Climate Strategies, an international climate policy network based at Cambridge University in England, said knee-jerk attempts to deal with the higher prices, for example by a shift to new more carbon intensive sources of oil and coal-to-liquid technology, could drive up emissions.
The report’s author Professor Michael Grubb, chief economist at the UK's Carbon Trust, warned G8 leaders meeting in Japan next week that they must find responses to rising oil prices that accelerated progress on tackling climate change, rather than undermining it.
He called for measures such as a global network of low carbon technology centres to help developing countries shift from carbon intensive activities to a green economy, and said more funding is needed from the G8 to help poor nations adapt to the changing climate.
The report also calls for international emissions caps on aviation and shipping, which Prof Grubb said accounted for almost 10% of global oil demand and put unsustainable pressure on supplies.

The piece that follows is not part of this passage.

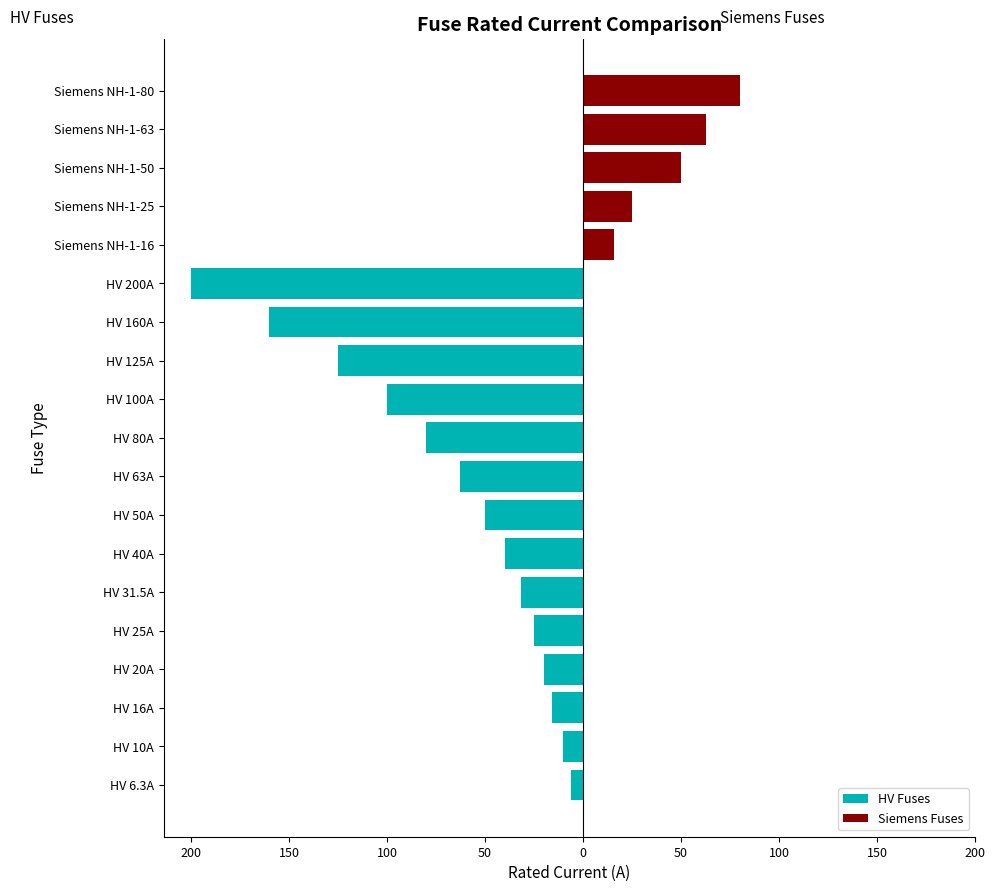

What is the greatest value displayed?

80.0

G8 leaders should agree that the UN negotiations on climate change in Copenhagen next year should result in legally binding emissions reductions commitments, he added.
He said developed countries should commit to fixed national emissions targets, while major developing countries should be supported by G8 commitments on technology and funding to commit to legally-binding and appropriate targets for improving energy efficiency and carbon intensity.
Prof Grubb said without action by the G8 leaders on climate change, an international agreement to replace the Kyoto protocol is unlikely to be achieved in Copenhagen.
“The Toyako summit marks the formal culmination of the three year dialogue in climate change that was launched by Tony Blair at the Gleneagles summit.
“Its central outcome must ensure that responses to global oil prices also accelerate, rather than undermine, progress on climate change. And that will take a lot more than mid-century targets,” he warned.
Tom Delay, chief executive of the Carbon Trust, said: “Now is the time to for world leaders to act if we are to stand any realistic chance of achieving a long term international agreement on climate change in the next 18 months.
“Strong action on climate change represents a huge business and commercial opportunity and should be embraced at G8.”